For one of our Year 2 assignments we were asked to undertake a small-scale research project for which I decided to expand my skills and attempt some archival research. I used the AEWHA (Hockey) Collection, looking mainly at scrapbooks, minutes of meetings and publications dating from between 1895 and 1920, in order to explore the effect that participation in hockey had on the Victorian and Edwardian woman. The collection allowed me to get a first-hand insight into the way hockey itself as a game was played and organised, view how dress code and reform at the time evolved, and explore certain women who helped rationalise and organise the game through setting up the All England Women’s Hockey Association (AEWHA).
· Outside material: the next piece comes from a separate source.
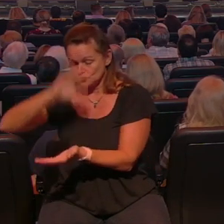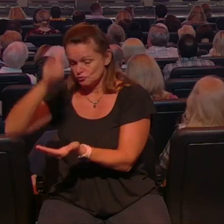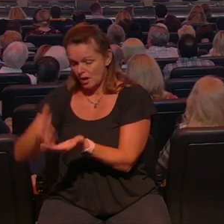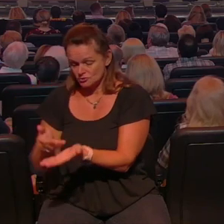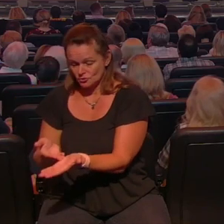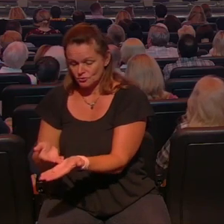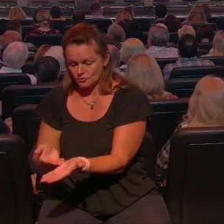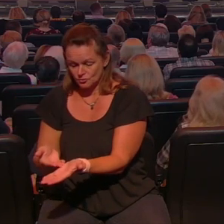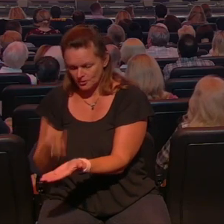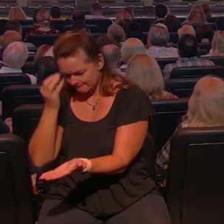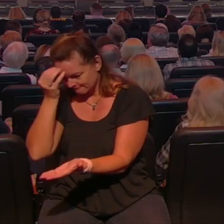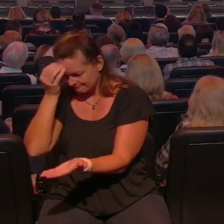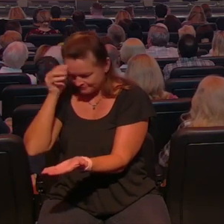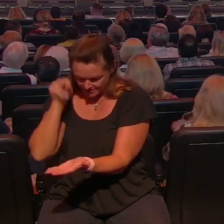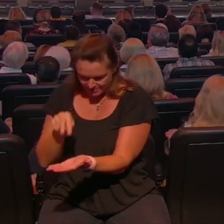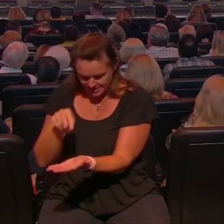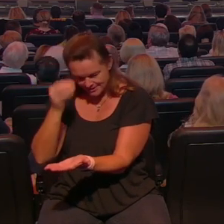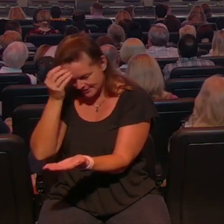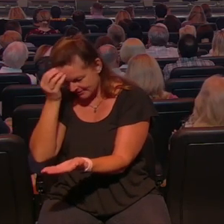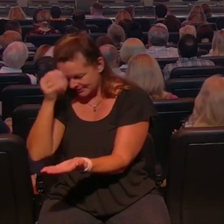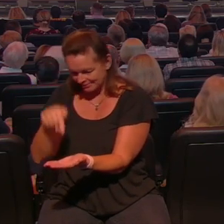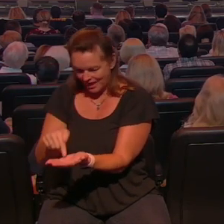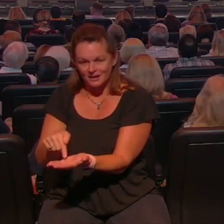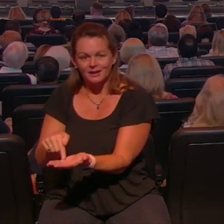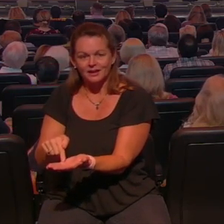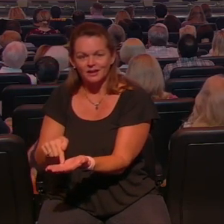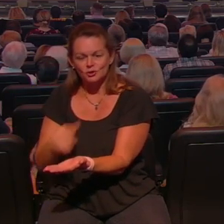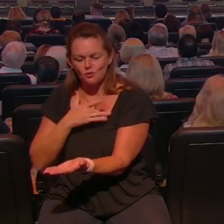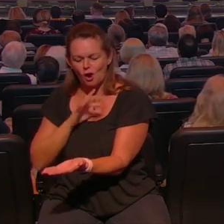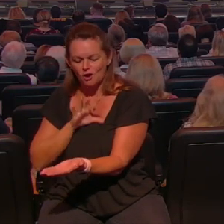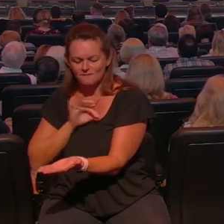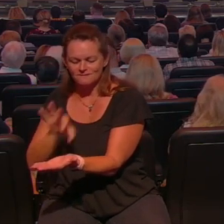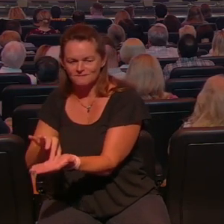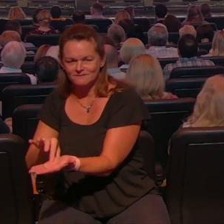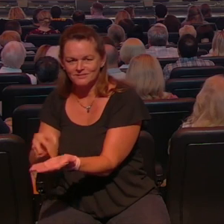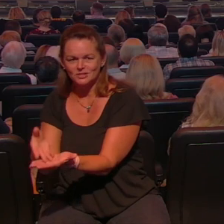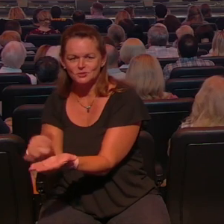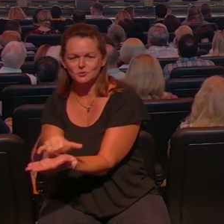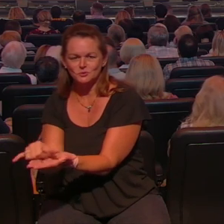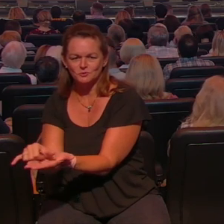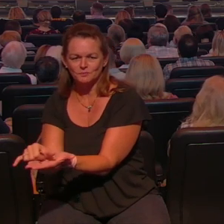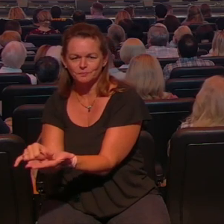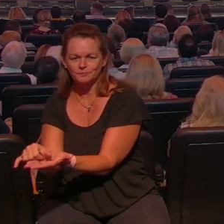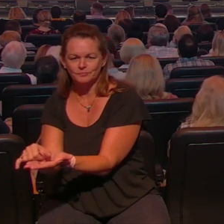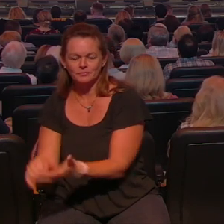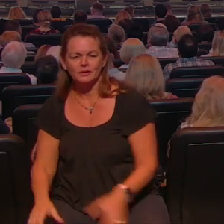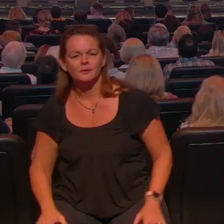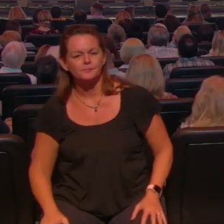will be also I've actually heard some pastors misquote the scripture they say you know the bible says where your heart is there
The beginning of the collection coincides with the height of women’s suffrage activism and therefore allows us to see how strict Victorian social structures were beginning to be questioned by these sporting women.
I began with exploring the general context of sport as a whole in society and how it was heavily developed within the field of education in public boys’ schools. This is a time when education for girls was completely separate and different to boys’ education, focusing on developing skills that would make them more attractive as a wife rather than giving them the skills that we would consider basic education in our contemporary society, such as maths or science. However, the demand for women’s education began increasing despite the fears that organised education would be damaging for young girls. It is at this time that many girls’ schools were set up and university colleges were also opened and these institutions formed a foundation for the development of women’s sport and physical exercise.
Through researching the AEHWA (Hockey) Collection it is clear that women’s hockey was distinct from other female sports. The rules of the men’s game were retained and not adapted in order to make it more ‘female-appropriate’. The AEWHA promoted the purchase of the same equipment as used by male hockey players despite attempts by stick sellers to label cheaper, lower quality equipment as women’s equipment. Many women hockey players rejected traditional and conventional social norms such as choosing their careers in education over marriage.
Women’s sport and its development helped lay a foundation on which women’s rights were fought for and emancipation would continue, and is still being continued today. Women’s hockey helped to change the image, status and physical shape of women, giving players certain opportunities that their predecessors did not have and initiating the balancing of gender roles. Viewed in the context of the gradual and ongoing process of female emancipation, women’s participation in hockey in the late 19th and early 20th centuries was a useful tool in increasing women’s social independence and freedom.